Across the Washington area last week, young workers from Europe arrived in droves, heading for jobs at community swimming pools. Lugging duffel bags, they filled out forms, picked up safety gear and chatted in a variety of Slavic languages, eager to plunge into a summer experience of new friends, skills and culture.
“Now I can meet many people and see America,” gushed Anzhala Scherbina, 21, a petite student from Ukraine whose family spent $3,000 so she could fly here and enter a U.S.-sponsored work-travel program. “My parents say this will be a very good experience,” she said with a giggle.
The Obama administration is going to great lengths to make sure Scherbina and about 100,000 other foreign student workers are not disappointed. Last summer, the popular program, aimed at creating good will abroad, was rocked by scandal when students working at a candy warehouse in Pennsylvania staged a protest, complaining of isolation and overwork.

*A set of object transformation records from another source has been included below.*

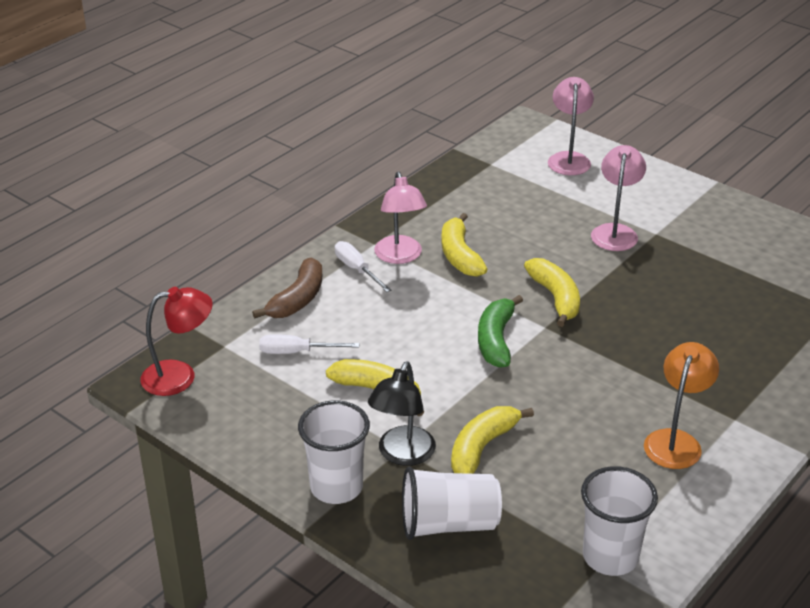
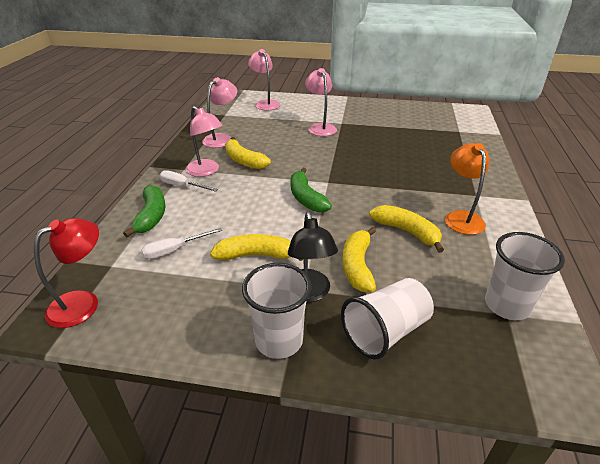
camera: 30 degrees left, 0 degrees up
brown banana [252,257,322,318] -> green banana [123,185,165,237]
yellow banana [524,258,580,327] -> yellow banana moved to [369,205,444,253]
none -> pink lamp [202,77,237,148]

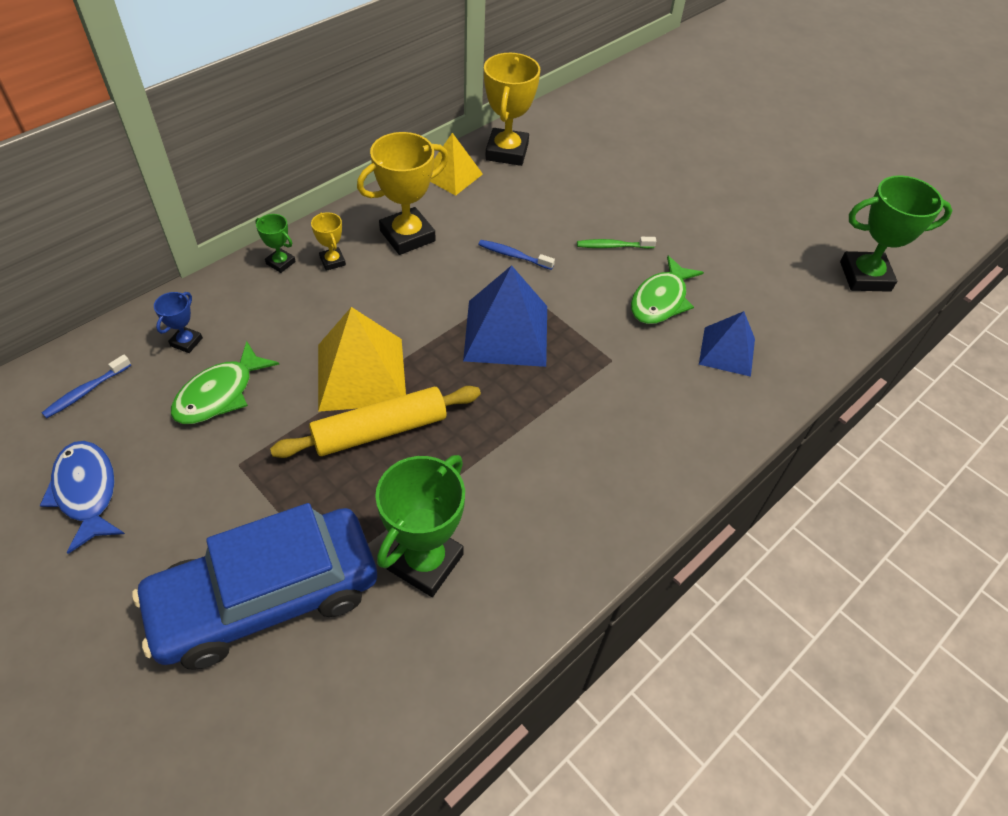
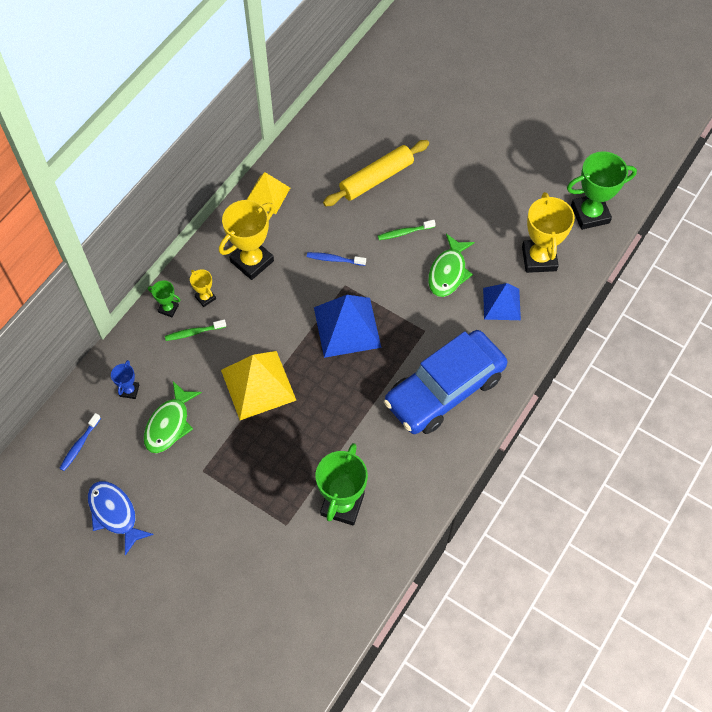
camera: 10 degrees left, 10 degrees up
blue car [132,503,377,670] -> blue car moved to [384,330,507,434]
yellow rolling pin [270,386,481,458] -> yellow rolling pin moved to [323,140,429,206]
yellow trophy [484,53,540,166] -> yellow trophy moved to [522,192,575,273]
none -> green toothbrush [165,320,226,341]

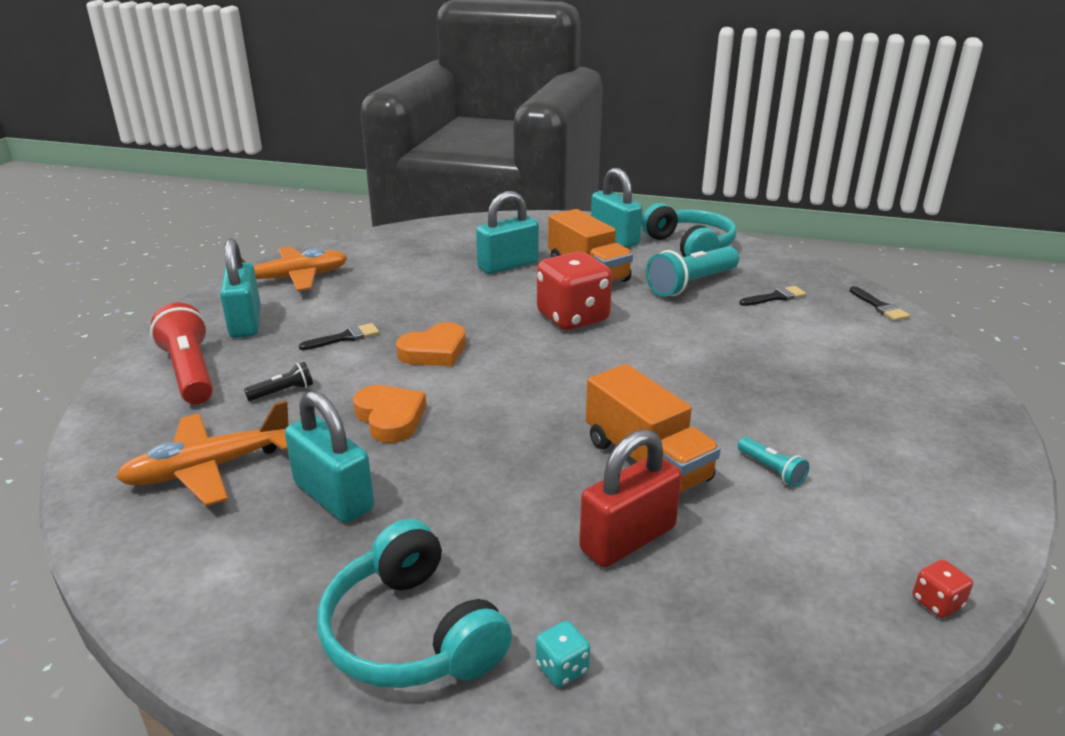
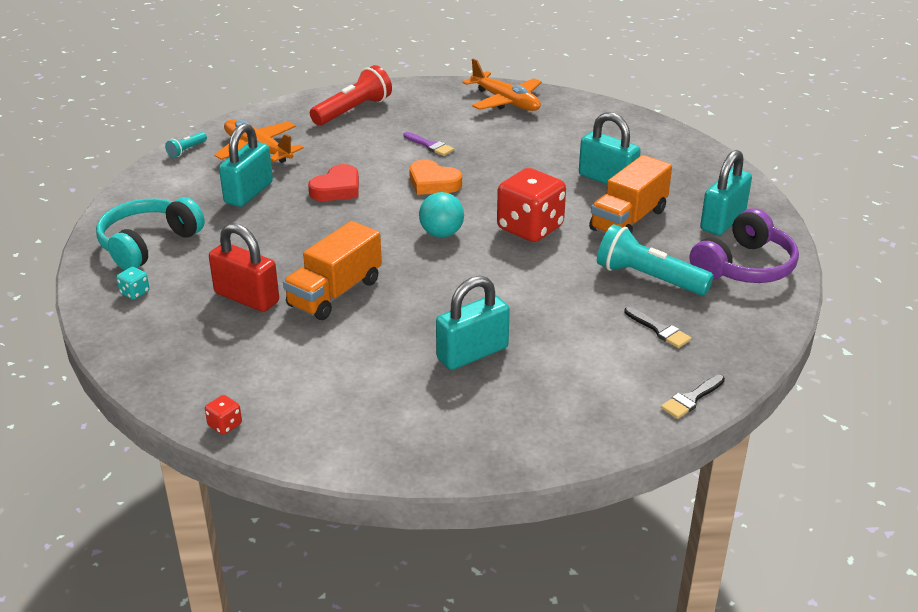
camera: 70 degrees right, 5 degrees up
turquoise padlock [220,239,261,338] -> turquoise padlock moved to [436,276,510,370]
black flashlight [244,362,313,401] -> none
black brush [299,323,379,350] -> purple brush [403,132,454,156]
orange heart [353,385,426,443] -> red heart [308,164,359,201]
turquoise headphones [641,203,736,257] -> purple headphones [690,208,799,283]
turquoise flashlight [738,437,809,487] -> turquoise flashlight moved to [165,132,207,158]
none -> turquoise ball [419,192,464,237]

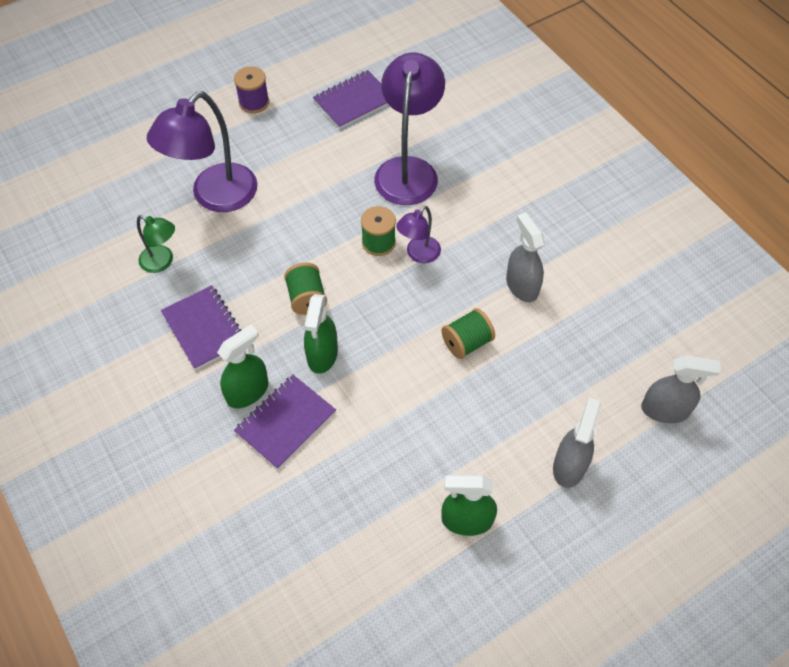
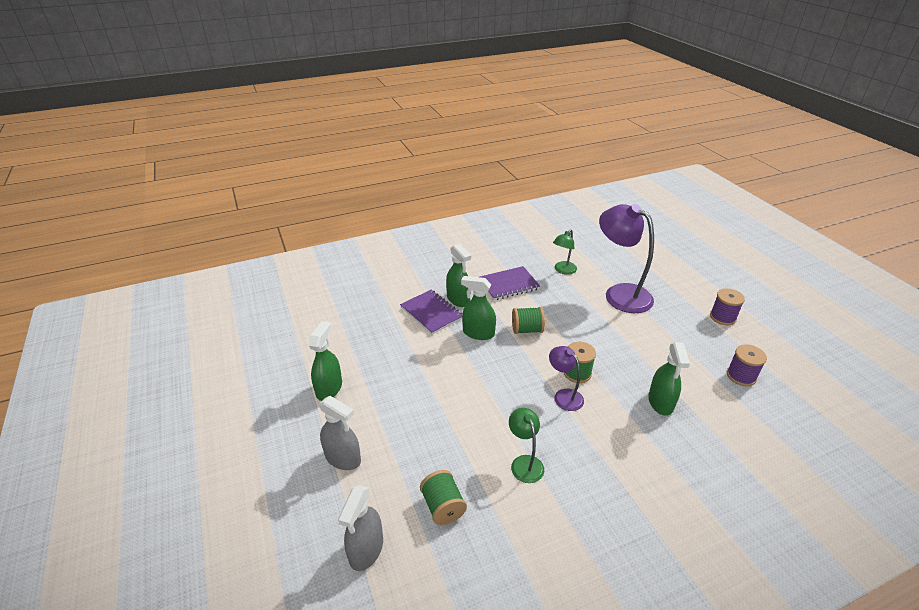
camera: 100 degrees right, 20 degrees down
purple notebook [313,70,389,129] -> purple spool [727,344,767,386]
purple lamp [374,52,445,205] -> green spray bottle [648,342,690,416]
green spool [441,308,495,359] -> green spool moved to [420,470,467,525]
grey spray bottle [506,213,545,302] -> green lamp [509,408,544,483]

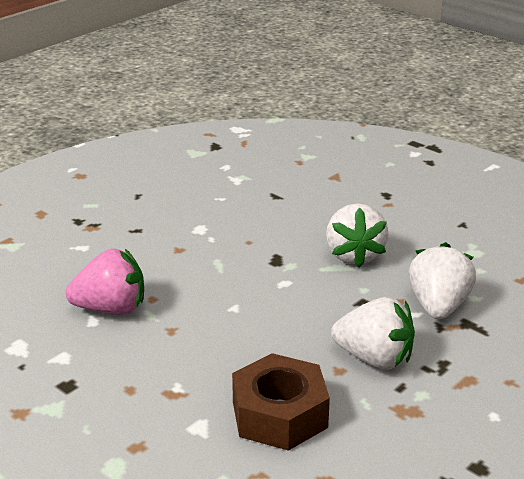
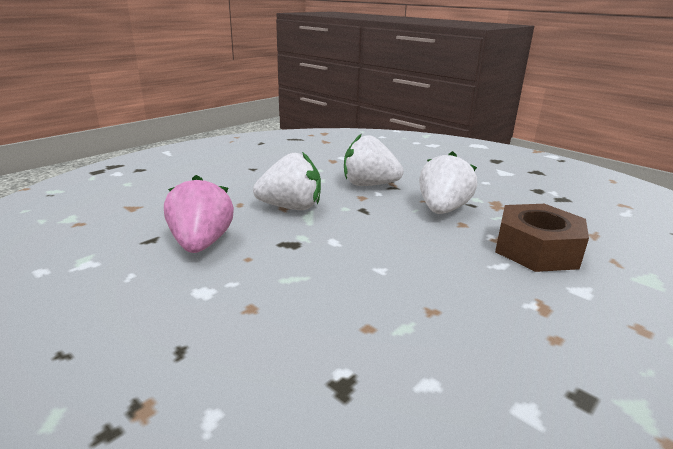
camera: 90 degrees left, 5 degrees down
pink strawberry [65,249,144,315] -> pink strawberry moved to [164,175,234,253]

But the new rules do not address a broader, more profound question that some immigration and labor experts have raised about many sectors of the economy. Today, more than 50 million Americans of traditional working age are not employed, and yet a growing number of domestic jobs — from hotel clerks to nurses to computer scientists — are being performed by foreign-born workers.
For college-age Americans, there is a high rate of unemployment among those from poor families and fierce competition among middle-class students to build résumés that show responsibility. So why, critics wonder, are fewer young Americans snapping up relatively easy summer jobs? In other words, why is Scherbina here?
“The international students are really grateful to be here and have a job, while American students have so many other activities and demands on their time now,” said Douglas Winkler, whose Hyattsville company manages 225 pools in residential complexes and hotels.